Making a projection of the future, whenever it is about realistic assumptions, is positive, since it helps us to know what we can expect; and, consequently, to make intelligent decisions. In markets such as real estate, which are subject to conjunctural changes, it becomes more important, if possible, to know the movements in advance.
In this case, the real estate market in 2018 offers us a series of novelties that we can not ignore and we will explain in this article. In this way, counting on information, everything will be easier.
Market trends in 2018
First, it seems that the price growth will continue to rise, at least until 2020, in Europe. There is a certain optimism in the sector and a lot of desire to invest, so it is a factor that you will have to take into account. In addition, we must emphasize that Barcelona is among the 20 best cities to invest, according to the international rankings of the sector.
Second, there is a broad consensus that 2018 will be a year of gains; and, as we already know, economics is, to a large extent, a matter of expectations. Positive expectations generate positivity, while negative expectations generate negativity. The postmodern economy works like this. It is not so important that you have objective conditions to invest, but that the economic environment think they are.
After the black decade of 2009-2013, there have been some structural changes in a market, such as Spanish, focused on the purchase of housing.
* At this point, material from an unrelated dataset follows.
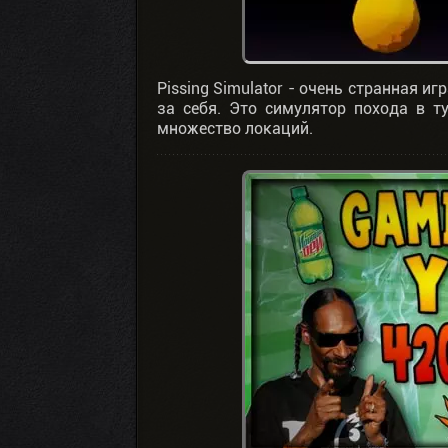
Pissing Simulator - очень странная иг
за себя. Это симулятор похода в ту
множество локаций.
However, in the last two years, the purchase has been reactivated, as the loan opens again, although not to the same extent as in the past. It is also true that other types of joint real estate investments have been strengthened and today buying a flat does not have to be a single person or a couple.
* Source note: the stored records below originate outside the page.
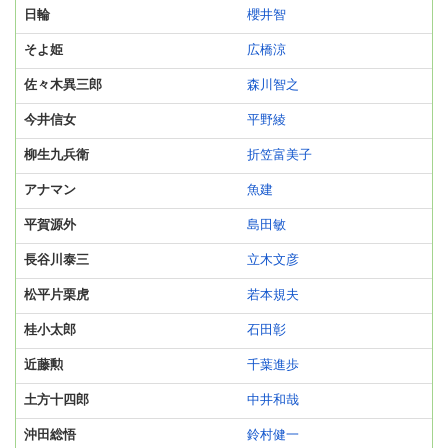
日輪
櫻井智
そよ姫
広橋涼
佐々木異三郎
森川智之
今井信女
平野綾
柳生九兵衛
折笠富美子
アナマン
魚建
平賀源外
島田敏
長谷川泰三
立木文彦
松平片栗虎
若本規夫
桂小太郎
石田彰
近藤勲
千葉進歩
土方十四郎
中井和哉
沖田総悟
鈴村健一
Although the rental of housing has a greater weight than before, housing as an investment, in an economy such as the Spanish one, focused on tourism and construction, remains an option for the medium term.
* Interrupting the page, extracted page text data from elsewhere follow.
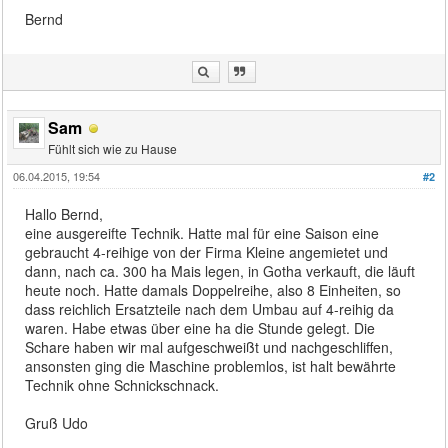
Bernd
Sam
Fühlt sich wie zu Hause
06.04.2015, 19:54
#2
Hallo Bernd,
eine ausgereifte Technik. Hatte mal für eine Saison eine
gebraucht 4-reihige von der Firma Kleine angemietet und
dann, nach ca. 300 ha Mais legen, in Gotha verkauft, die läuft
heute noch. Hatte damals Doppelreihe, also 8 Einheiten, so
dass reichlich Ersatzteile nach dem Umbau auf 4-reihig da
waren. Habe etwas über eine ha die Stunde gelegt. Die
Schare haben wir mal aufgeschweißt und nachgeschliffen,
ansonsten ging die Maschine problemlos, ist halt bewährte
Technik ohne Schnickschnack.
Gruß Udo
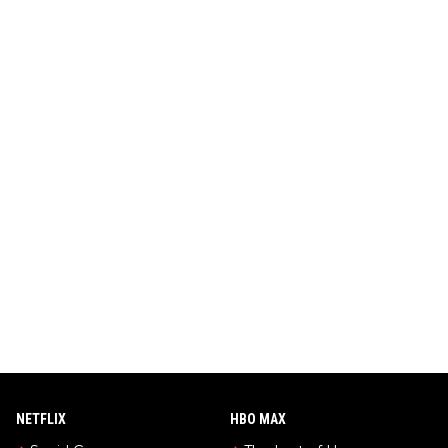
NETFLIX
HBO MAX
Rental housing has gained weight, simply because a person or couple could not aspire to purchase. In 10 years, the number of people living for rent went from 19.5 to 22% of the Spanish population, a significant figure. In any case, the Spanish property culture continues to be owned and there seems to be no significant changes, beyond the market impediments.
After the rise of real estate in major cities in 2016 and the first months of 2017, it seems that prices will stabilize and this habitability option can regain the attractiveness it was losing.